Kitchin ends the book, and nearly every chapter, with a clarion call for more in-depth, empirical case studies of the dynamics he discusses, from the limitations of different technical and organizational approaches to building shared data infrastructures to the discursive regimes developed around the use of data-driven approaches to urban planning known as ‘smart cities’. While the book lacks these kinds of case studies, it instead serves as a kind of provocation, or a signpost pointing to the key routes that we ought to take moving forward, such that we might actually generate a more sufficient understanding of data and ‘the data revolution’. If there is a significant shortcoming of the book, it is largely in its nature as such an overview, because the broad overview of key issues and debates is likely to leave those already familiar with these issues wanting more.

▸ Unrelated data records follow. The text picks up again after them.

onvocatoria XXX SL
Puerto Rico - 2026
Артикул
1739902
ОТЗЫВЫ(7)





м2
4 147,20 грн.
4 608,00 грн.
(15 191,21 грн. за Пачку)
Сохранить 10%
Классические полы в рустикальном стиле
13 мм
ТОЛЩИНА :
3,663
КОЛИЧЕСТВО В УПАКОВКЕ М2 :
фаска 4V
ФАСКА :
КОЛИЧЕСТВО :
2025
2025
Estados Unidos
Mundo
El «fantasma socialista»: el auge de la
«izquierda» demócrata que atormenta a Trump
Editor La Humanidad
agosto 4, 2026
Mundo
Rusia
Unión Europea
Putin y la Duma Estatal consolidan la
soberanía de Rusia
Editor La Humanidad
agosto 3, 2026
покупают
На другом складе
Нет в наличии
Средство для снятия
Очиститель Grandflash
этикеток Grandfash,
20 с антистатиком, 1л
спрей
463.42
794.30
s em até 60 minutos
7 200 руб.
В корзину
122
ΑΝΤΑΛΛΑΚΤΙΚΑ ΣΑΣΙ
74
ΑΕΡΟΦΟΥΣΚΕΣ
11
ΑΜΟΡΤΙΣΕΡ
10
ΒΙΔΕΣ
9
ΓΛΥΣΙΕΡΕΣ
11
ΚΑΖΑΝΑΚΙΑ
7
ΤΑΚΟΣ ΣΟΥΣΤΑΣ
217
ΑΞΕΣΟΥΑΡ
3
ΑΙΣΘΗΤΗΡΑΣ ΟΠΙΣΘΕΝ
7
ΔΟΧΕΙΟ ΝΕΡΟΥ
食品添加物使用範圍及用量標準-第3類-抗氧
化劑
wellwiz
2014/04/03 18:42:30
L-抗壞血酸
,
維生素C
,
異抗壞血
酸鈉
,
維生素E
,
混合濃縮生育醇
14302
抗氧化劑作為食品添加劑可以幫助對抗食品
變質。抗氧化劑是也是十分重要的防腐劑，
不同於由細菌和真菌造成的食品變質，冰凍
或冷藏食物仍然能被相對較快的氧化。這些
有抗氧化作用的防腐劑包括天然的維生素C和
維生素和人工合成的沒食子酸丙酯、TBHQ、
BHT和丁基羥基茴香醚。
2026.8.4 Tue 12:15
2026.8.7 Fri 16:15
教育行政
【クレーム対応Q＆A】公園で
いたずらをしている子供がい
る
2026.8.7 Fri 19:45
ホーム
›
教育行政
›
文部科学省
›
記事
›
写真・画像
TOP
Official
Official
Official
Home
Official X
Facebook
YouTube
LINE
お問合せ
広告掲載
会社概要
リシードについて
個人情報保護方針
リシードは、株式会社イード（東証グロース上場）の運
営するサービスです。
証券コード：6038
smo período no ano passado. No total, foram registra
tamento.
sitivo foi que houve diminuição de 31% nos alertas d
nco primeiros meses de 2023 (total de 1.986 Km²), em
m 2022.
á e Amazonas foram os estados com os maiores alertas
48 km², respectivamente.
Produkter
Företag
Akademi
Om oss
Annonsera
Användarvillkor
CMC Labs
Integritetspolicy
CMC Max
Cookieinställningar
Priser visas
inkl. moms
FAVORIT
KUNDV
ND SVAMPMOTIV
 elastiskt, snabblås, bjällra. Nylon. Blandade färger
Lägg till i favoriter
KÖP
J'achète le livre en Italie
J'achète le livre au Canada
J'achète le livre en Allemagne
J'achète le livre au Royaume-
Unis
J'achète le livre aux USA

As such, the book is most suited for those new to or unfamiliar with the concepts of big data and open data, or those who wish to get a better grasp on the social implications of these new ways of producing, analysing and talking about data. While it is doubtful that those unapologetic advocates of data who need this book the most will engage with it, Kitchin’s thorough unpacking of data – as a social practice, as an enabler of scholarly research, as a thing in and of itself, etc. – would be a welcome antidote to much of the unproductive hype around big and open data that continues to persist in the popular media. Importantly, Kitchin’s arguments are just as germane to physical geographers and GIScientists as to human geographers or other social scientists, and he makes frequent reference to issues that speak specifically to these groups. From the proliferation of readily accessible, remotely sensed data and algorithms meant to automatically analyse such images to the social implications of environmental data, Kitchin makes sure to engage with the broader discipline of geography. Ultimately, this book is useful for anyone with an interest in the present and future of scholarly research and the role of new technologies in shaping the discourses and practices of such work, and is almost sure to spur considerable future research into these pressing issues.